EXERCISE INPUT |
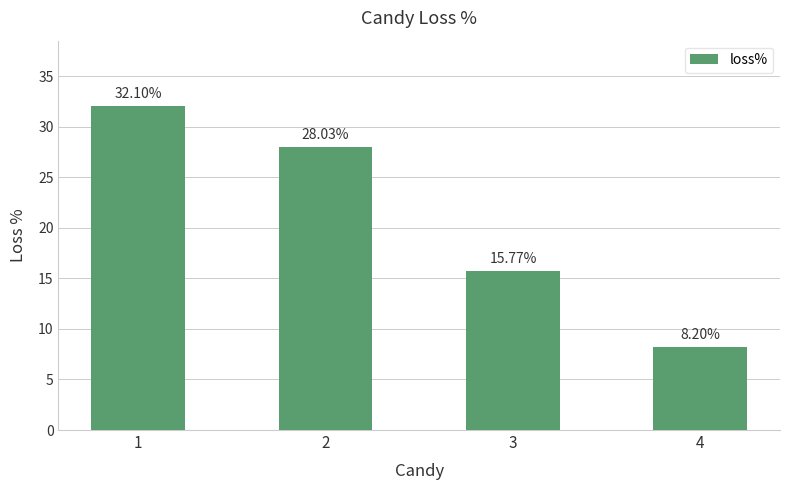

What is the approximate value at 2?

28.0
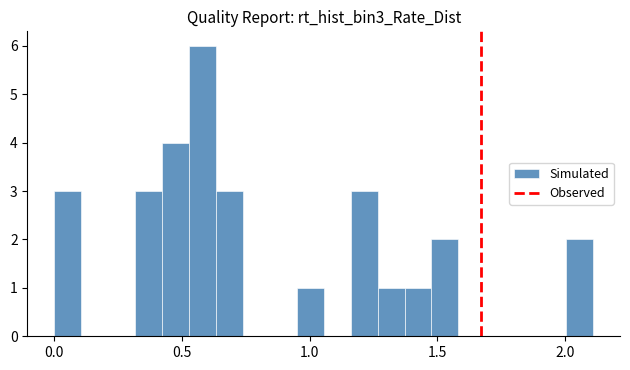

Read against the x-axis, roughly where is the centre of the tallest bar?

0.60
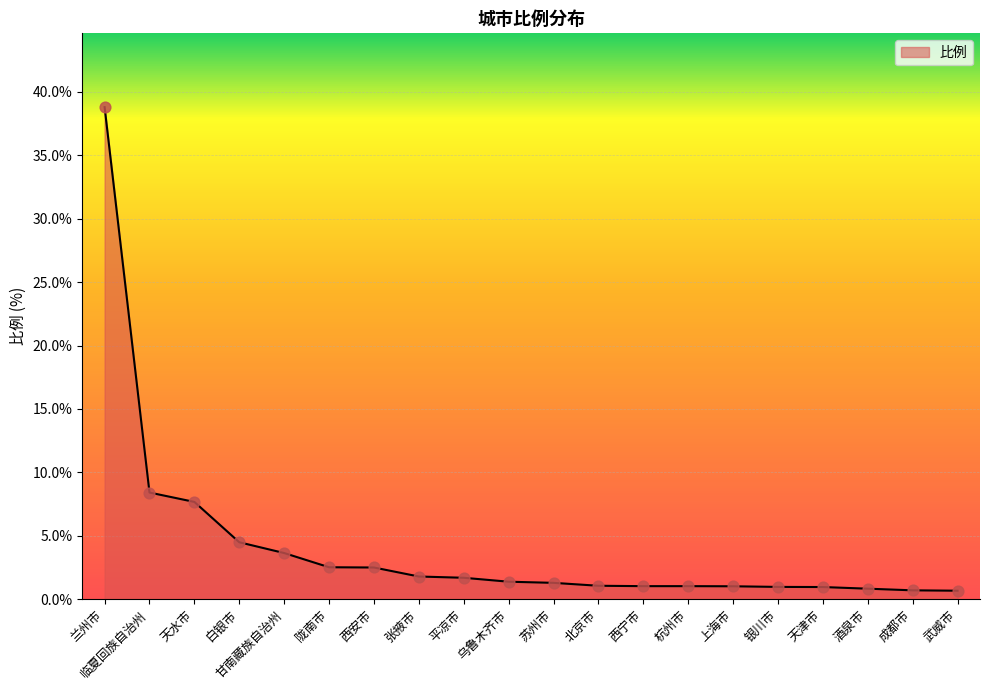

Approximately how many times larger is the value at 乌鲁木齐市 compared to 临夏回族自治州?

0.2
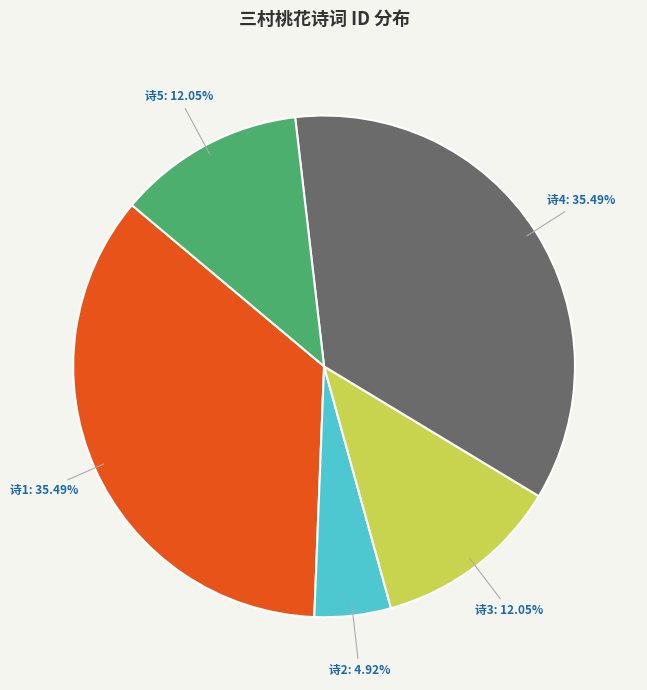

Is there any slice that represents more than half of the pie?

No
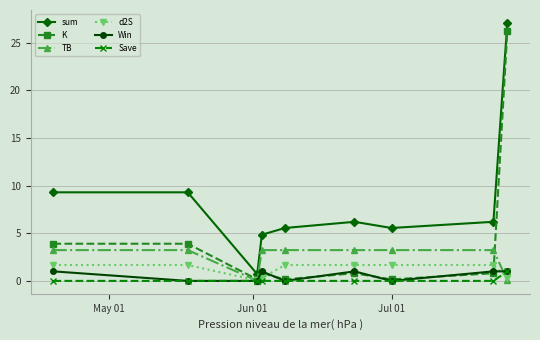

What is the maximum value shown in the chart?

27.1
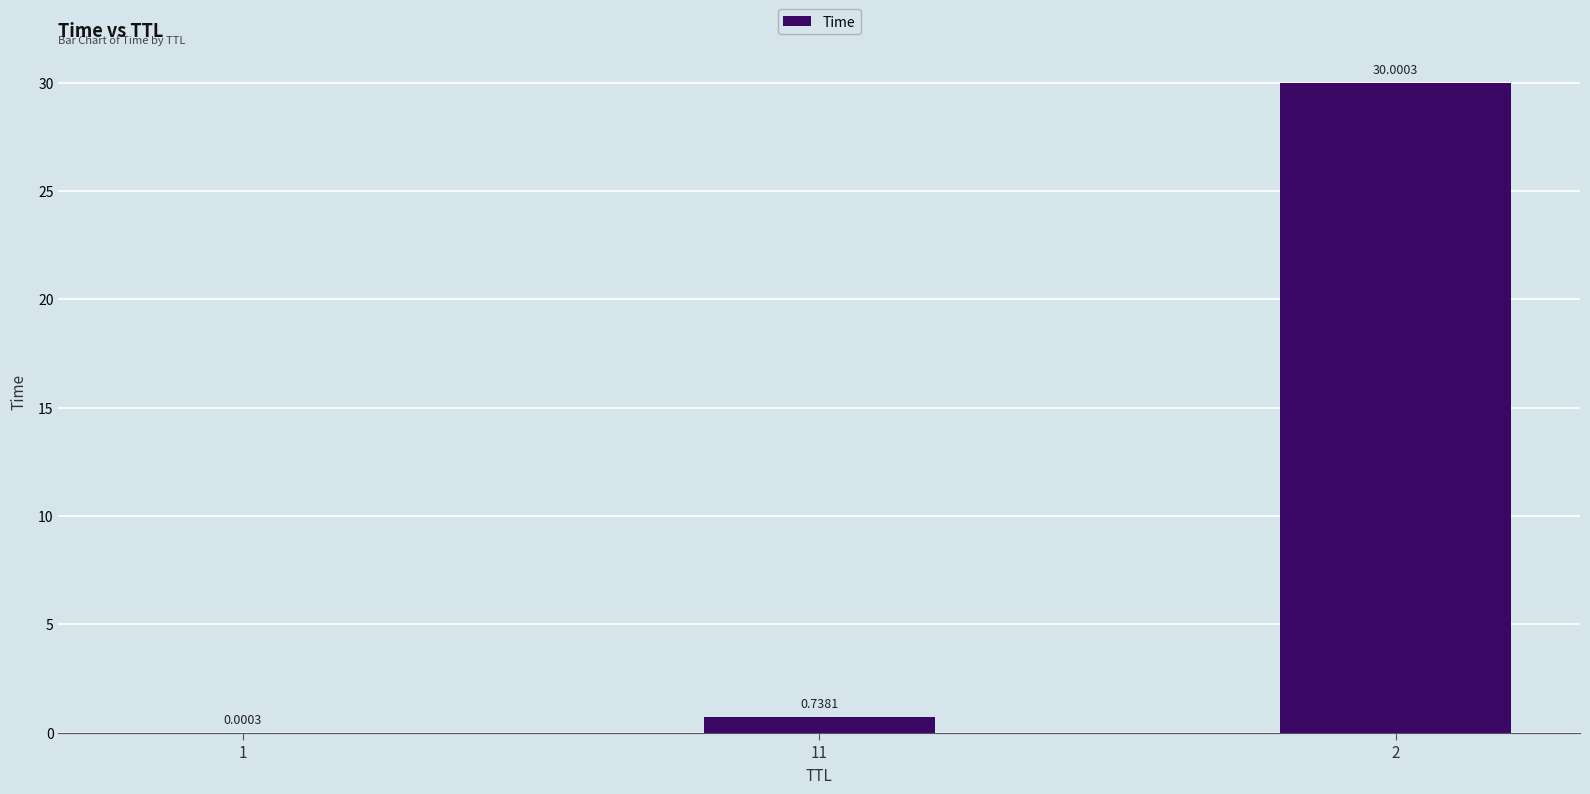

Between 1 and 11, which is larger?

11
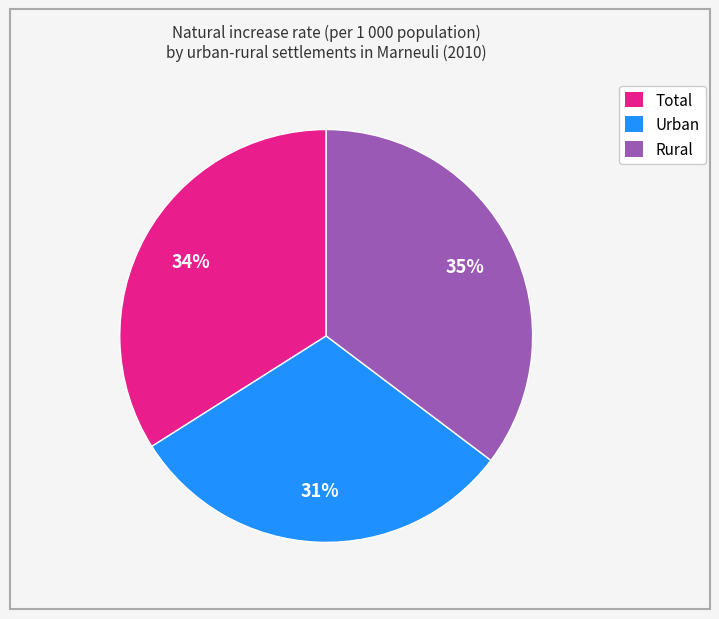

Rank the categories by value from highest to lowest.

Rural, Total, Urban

WHAT YOU WILL DO | Copy out the material above word for word, leaving out the pictures.

REPLY TO THE TASK |
What is the approximate value at 2?

28.0

Read against the x-axis, roughly where is the centre of the tallest bar?

0.60

Approximately how many times larger is the value at 乌鲁木齐市 compared to 临夏回族自治州?

0.2

Is there any slice that represents more than half of the pie?

No

What is the maximum value shown in the chart?

27.1

Between 1 and 11, which is larger?

11

Rank the categories by value from highest to lowest.

Rural, Total, Urban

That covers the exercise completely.